== Passage given ==
On the other hand, the report highlights the detailed discussions held with representatives of TFG ministries and institutions on their revenue collection systems and ways to improve them. Analysis has been conducted by officials from the Ministry of Air, Sea and Land Transportation and Ports and the immigration department of the Ministry of Interior and National Security on revenue collection at Mogadishu seaport and the fees earned from issuing passports respectively. Additional staff and trainers have been provided to the Ministry of Finance to help them improve revenue collection by developing new and improved systems and training personnel from both the Ministry of Finance and other line ministries on their implementation.
Again, on this important pillar of the National Roadmap, the Prime Minister of the Somali TFG underscores his serious commitments when he categorically hit the point with a candid message: ‘My government has been committed to the strengthening of Somalia’s public institutions as well as the transparent management of our public assets and finances. We are committed to putting in place system wide sturdy integrity institutions that can glue bak the compact between the citizens and public institutions. Towards that goal, we have overseen the streamlining of the revenue collection system and have prepared our 2012 budget that was approved by the Council of Ministers in December 2011. We have revived Somalia’s Bureau for Investigation of Corruption and we plan to turn it into a robust anti-corruption institution. My government has also initiated a proposed Joint Financial Management Board that will ensure the channeling of both public financial management and international aid efficiently and effectively towards social and economic dividends to Somali citizens. We cannot allow a handful of selfish individuals to sabotage the future of all of Somalia anymore.’
At the recent, International London Somali Conference, we witnessed the support and backing of the National Roadmap by the International Community as covered in Article 5 of the Communique ‘’We agreed that the Transitional Federal Institutions’ mandate ends in August 2012. There must be no further extensions. We welcomed the agreements that chart the way towards more representative government: the Transitional Federal Charter, the Djibouti Agreement, the Kampala Accord, and the Roadmap. We welcomed the progress represented by the Garowe Principles, endorsed the priority of convening a Constituent Assembly, and emphasised that the Assembly must be representative of the views of the Somali people of all regions and constituencies, and that women must be part of the political process. In line with Garowe II, we agreed to incentivise progress and act against spoilers to the peace process, and that we would consider proposals in this regard before the Istanbul Conference in June.’’
Also at the London Conference, the British Prime Minister praised the achievement of the Somali TFG Prime Minister, and reiterated his commitment and support for the National Roadmap as a model catalyst to move Somalia to stable pastures and prosperity, and warned against the spoilers of the consequences of their action. On a similar note, the US Secretary of State Hilary Clinton reaffirmed her Government’s policy of supporting the benchmarks of the National Roadmap and complimented the TFG under the leadership of Dr. Abdiweli Gaas for the huge achievement and progress accomplished thus far with a direct and clear warning to the spoilers and their supporters.

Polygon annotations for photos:
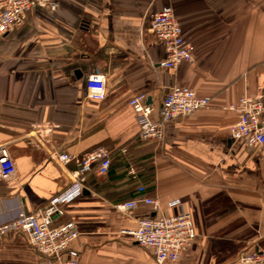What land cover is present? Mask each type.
<instances>
[{
    "label": "crops",
    "instance_id": "1",
    "mask_svg": "<svg viewBox=\"0 0 264 264\" xmlns=\"http://www.w3.org/2000/svg\"><path fill=\"white\" fill-rule=\"evenodd\" d=\"M55 1L56 11L34 8L0 37V145L17 168L0 180V223L70 186L78 165L61 166L52 152L103 146L108 173H88L56 221L76 224L71 250L80 264H156L132 237L135 221L115 209L143 198L159 201L157 215L191 214L194 245L167 264H238L243 253L264 250V146L234 141L237 115L225 109L264 91V0ZM166 6L194 46L195 67L160 66L166 55L150 22ZM92 71L107 77L102 101L86 98ZM174 86L209 97L210 106L169 123L161 143L141 141L130 99L146 94L158 111ZM135 214L154 216L144 203ZM38 263L25 235L0 238V264Z\"/></svg>",
    "mask_w": 264,
    "mask_h": 264
},
{
    "label": "built area",
    "instance_id": "2",
    "mask_svg": "<svg viewBox=\"0 0 264 264\" xmlns=\"http://www.w3.org/2000/svg\"><path fill=\"white\" fill-rule=\"evenodd\" d=\"M34 8L56 11L58 4L55 0H0V37L21 27ZM150 24V31L165 51V59L160 63L162 68L176 72L184 63L196 66L194 46L184 37L182 27L170 6L153 15ZM85 88L87 99L104 100L107 96L106 75L92 71L86 77ZM210 104L209 97L199 96L186 86H174L163 99L158 111L148 103L146 94L136 95L129 101L136 115L139 139L158 143L163 141L169 123L206 109ZM225 109L237 115L231 127V138L234 141H243L252 147L264 146V91L257 95L245 93ZM122 150L123 153L127 152L126 149ZM50 157L61 166L72 162L78 165V170L72 172L70 186L38 211L28 213L21 209L15 216L0 223V238L11 234L25 235L39 256L38 264H80L78 253L71 250L72 244L80 236L76 224L71 221L56 224V221L62 215L60 206L82 195L86 189L85 176L88 173L98 176L108 173L111 167L110 151L99 146L75 156L52 152ZM16 173V163L9 147L0 145V180H10ZM143 191L140 188V192ZM139 203L149 206L154 216H136ZM115 209L135 221L137 228L131 233L132 237L140 247L153 253L156 264L176 262L194 245L196 231L192 217L183 209L173 216L157 215L160 203L151 198L134 199L116 205ZM238 264H264V250L243 253Z\"/></svg>",
    "mask_w": 264,
    "mask_h": 264
}]
</instances>
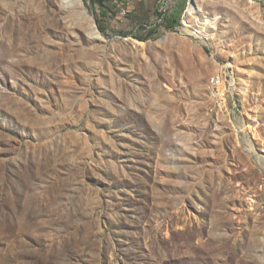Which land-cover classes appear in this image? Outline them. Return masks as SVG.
<instances>
[{
    "label": "rangeland",
    "instance_id": "1",
    "mask_svg": "<svg viewBox=\"0 0 264 264\" xmlns=\"http://www.w3.org/2000/svg\"><path fill=\"white\" fill-rule=\"evenodd\" d=\"M129 7L0 0V264H264V0Z\"/></svg>",
    "mask_w": 264,
    "mask_h": 264
},
{
    "label": "built area",
    "instance_id": "2",
    "mask_svg": "<svg viewBox=\"0 0 264 264\" xmlns=\"http://www.w3.org/2000/svg\"><path fill=\"white\" fill-rule=\"evenodd\" d=\"M132 2V0H113V4L116 6V8L118 9V13L116 19L118 20V23H124V25L126 26H131V28L135 25L133 22V17H132V11L130 9V3ZM107 15V20L108 19V13H106ZM125 21V22H124ZM164 21V13L160 14L159 17L155 18L154 21L152 23L149 24H138L135 25V32H148L151 31L155 28H160L162 27V23ZM220 83H224V81H221ZM224 88H225V83H224ZM213 97L216 98H223L221 96H225L227 95L226 90H217V86L216 88H210V92H209Z\"/></svg>",
    "mask_w": 264,
    "mask_h": 264
},
{
    "label": "bare ground",
    "instance_id": "3",
    "mask_svg": "<svg viewBox=\"0 0 264 264\" xmlns=\"http://www.w3.org/2000/svg\"><path fill=\"white\" fill-rule=\"evenodd\" d=\"M221 81H224L222 79V75L218 73H214L213 75H211V78L209 79L208 87L216 88L217 86V90H222L223 83H220Z\"/></svg>",
    "mask_w": 264,
    "mask_h": 264
},
{
    "label": "trees",
    "instance_id": "4",
    "mask_svg": "<svg viewBox=\"0 0 264 264\" xmlns=\"http://www.w3.org/2000/svg\"><path fill=\"white\" fill-rule=\"evenodd\" d=\"M98 28L101 30V31H104L103 30V28L100 26V24H98ZM152 33L150 32V33H148L146 36H144V37H138L140 40H145V39H148V38H150L152 35H151Z\"/></svg>",
    "mask_w": 264,
    "mask_h": 264
},
{
    "label": "water",
    "instance_id": "5",
    "mask_svg": "<svg viewBox=\"0 0 264 264\" xmlns=\"http://www.w3.org/2000/svg\"><path fill=\"white\" fill-rule=\"evenodd\" d=\"M96 32H97V34H99V35H100V31L98 30V28H97Z\"/></svg>",
    "mask_w": 264,
    "mask_h": 264
}]
</instances>
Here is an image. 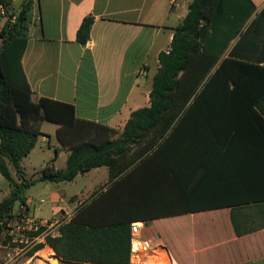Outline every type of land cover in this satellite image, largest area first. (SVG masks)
Wrapping results in <instances>:
<instances>
[{
	"label": "crops",
	"instance_id": "obj_1",
	"mask_svg": "<svg viewBox=\"0 0 264 264\" xmlns=\"http://www.w3.org/2000/svg\"><path fill=\"white\" fill-rule=\"evenodd\" d=\"M26 1L12 0L11 6L20 10ZM31 1L22 65L33 100L73 105L89 130L87 140L119 139L132 113L150 105L159 54L170 49L193 0ZM251 1L256 9L243 31L253 21L259 23L252 43L243 45V57L264 66V0ZM88 16L94 22L83 45L77 32ZM182 122L174 167L148 158L111 179L109 168L99 166L67 182L69 189L57 185L51 191L50 216H37L32 207L39 200L25 193L29 212L44 219L63 211L96 220L104 214L132 222L148 219L156 229L148 239L163 244L161 255L170 263L264 264V228L252 230L264 221V211L248 202L252 194L264 196V144L231 137L227 148L242 152L230 159L211 121L200 126ZM225 125L233 135L234 120ZM60 127L43 122L37 143L54 151L45 153L48 164L63 170L72 150L59 141ZM254 148H260L261 156H255Z\"/></svg>",
	"mask_w": 264,
	"mask_h": 264
},
{
	"label": "trees",
	"instance_id": "obj_2",
	"mask_svg": "<svg viewBox=\"0 0 264 264\" xmlns=\"http://www.w3.org/2000/svg\"><path fill=\"white\" fill-rule=\"evenodd\" d=\"M11 1L0 0V4L9 7ZM255 9L251 0H193L175 28L170 49L159 54L150 105L132 113L119 139L97 142L87 140L89 130L76 117L73 105L48 98L33 100L22 65L32 1L24 2L17 20L5 23L0 31V173L11 187L10 195L0 201V221L18 202L26 204L25 192L36 182L25 176L21 161L43 135L45 121L61 126L58 139L72 151L65 169L46 165L40 182H71L79 173L99 166H107L112 179L148 158L158 159L160 165L164 160L172 168L186 119L198 126L211 121L230 159L233 153L242 152L227 148L231 137L239 143L264 144V66L243 57V45L252 43V31L259 23L255 20L243 31ZM93 22L92 16L83 20L77 32L79 43L88 42ZM232 119L235 133L229 135L225 124ZM257 149L255 156H261ZM248 202L263 213L264 196L252 194ZM143 221V238L148 239L156 229L152 221ZM131 223L109 214L98 220L76 214L47 243L65 261L129 264ZM259 228H264V221L252 230ZM40 248L42 244L33 251Z\"/></svg>",
	"mask_w": 264,
	"mask_h": 264
},
{
	"label": "rangeland",
	"instance_id": "obj_3",
	"mask_svg": "<svg viewBox=\"0 0 264 264\" xmlns=\"http://www.w3.org/2000/svg\"><path fill=\"white\" fill-rule=\"evenodd\" d=\"M6 7V15L3 16L0 13V31L5 23L13 24L11 21L12 17L15 16L17 20V16L19 14L18 9H15L11 6ZM1 41V38H0ZM37 147L31 151L30 156L24 159L23 165L25 166V176L27 178H31L33 181H36L30 188L26 190L25 193L28 195L33 194V198L38 201L41 199H45V204H36L33 205L32 210H35V214L37 216H50L49 206H50V193L51 191L56 190V186L59 185L61 188H70V184L67 182H40L38 179L41 177L42 171L41 168L46 166L50 159L45 154L47 151L54 153L53 150L48 148L47 144H44L39 140L37 143ZM23 169V168H22ZM11 193V187L8 181L2 176L0 173V201L8 197ZM35 201V202H36ZM65 211L60 212L58 215L64 216ZM75 215V212H69V216L72 219ZM52 217V216H51ZM16 238L18 241L13 242V238ZM14 237H9L4 241L3 247L0 248V264H53L51 257L56 255V252L53 248L47 243L42 244V248L39 250H34L35 240L33 237L28 238V242L24 243L20 242L19 239L21 238L19 234L16 232ZM45 249H51V257L50 259H45L41 256V252ZM160 259V258H159ZM155 262V263H153ZM149 263L151 264H162L168 262L165 259V256L161 257L160 260L156 259L155 257H151ZM170 264V263H169ZM175 264V263H172Z\"/></svg>",
	"mask_w": 264,
	"mask_h": 264
},
{
	"label": "built area",
	"instance_id": "obj_4",
	"mask_svg": "<svg viewBox=\"0 0 264 264\" xmlns=\"http://www.w3.org/2000/svg\"><path fill=\"white\" fill-rule=\"evenodd\" d=\"M6 12V7L0 4V13L5 16ZM11 21L14 23L16 17L13 16ZM38 203L40 205L45 204L46 200L41 199ZM70 220L71 218L67 212L64 213V216L56 214L47 219L35 217L29 212L26 204L23 205L18 202L17 207L13 209L12 213L0 221V248L3 247L4 241L9 237H14L16 232L21 237L19 239L21 243H24V239L25 242H28V238L33 237V240H35L33 248L40 244H45L49 237H58L61 227ZM143 228L144 222L131 223V254L129 264H151L149 263L151 257H155L158 260L162 257L163 244L159 242L154 245L151 240L143 238ZM17 241L14 237L13 242ZM165 259L169 264L170 260L168 258Z\"/></svg>",
	"mask_w": 264,
	"mask_h": 264
},
{
	"label": "water",
	"instance_id": "obj_5",
	"mask_svg": "<svg viewBox=\"0 0 264 264\" xmlns=\"http://www.w3.org/2000/svg\"><path fill=\"white\" fill-rule=\"evenodd\" d=\"M51 260H52L53 264H82L80 262L65 261V260L61 259L60 257H58L57 255L52 256ZM91 264H95V263H91Z\"/></svg>",
	"mask_w": 264,
	"mask_h": 264
},
{
	"label": "bare ground",
	"instance_id": "obj_6",
	"mask_svg": "<svg viewBox=\"0 0 264 264\" xmlns=\"http://www.w3.org/2000/svg\"><path fill=\"white\" fill-rule=\"evenodd\" d=\"M51 249H45L41 252V256L45 259H50L51 255ZM41 264V263H40Z\"/></svg>",
	"mask_w": 264,
	"mask_h": 264
}]
</instances>
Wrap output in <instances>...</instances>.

== Written instruction 1 ==
Reproduce word for word the part of the passage on Somalia's National Roadmap that opens with the words containing "On the other" and closes with "on their implementation.".
== Written instruction 2 ==
According to the passage on Somalia's National Roadmap, when did the Council of Ministers approve the 2012 budget?
== Written instruction 3 ==
Translate this sentence from the passage on Somalia's National Roadmap into Spanish: "We have revived Somalia’s Bureau for Investigation of Corruption and we plan to turn it into a robust anti-corruption institution."

== Response 1 ==
On the other hand, the report highlights the detailed discussions held with representatives of TFG ministries and institutions on their revenue collection systems and ways to improve them. Analysis has been conducted by officials from the Ministry of Air, Sea and Land Transportation and Ports and the immigration department of the Ministry of Interior and National Security on revenue collection at Mogadishu seaport and the fees earned from issuing passports respectively. Additional staff and trainers have been provided to the Ministry of Finance to help them improve revenue collection by developing new and improved systems and training personnel from both the Ministry of Finance and other line ministries on their implementation.

== Response 2 ==
December 2011

== Response 3 ==
Hemos reactivado la Oficina de Investigación de la Corrupción de Somalia y planeamos convertirla en una institución anticorrupción sólida.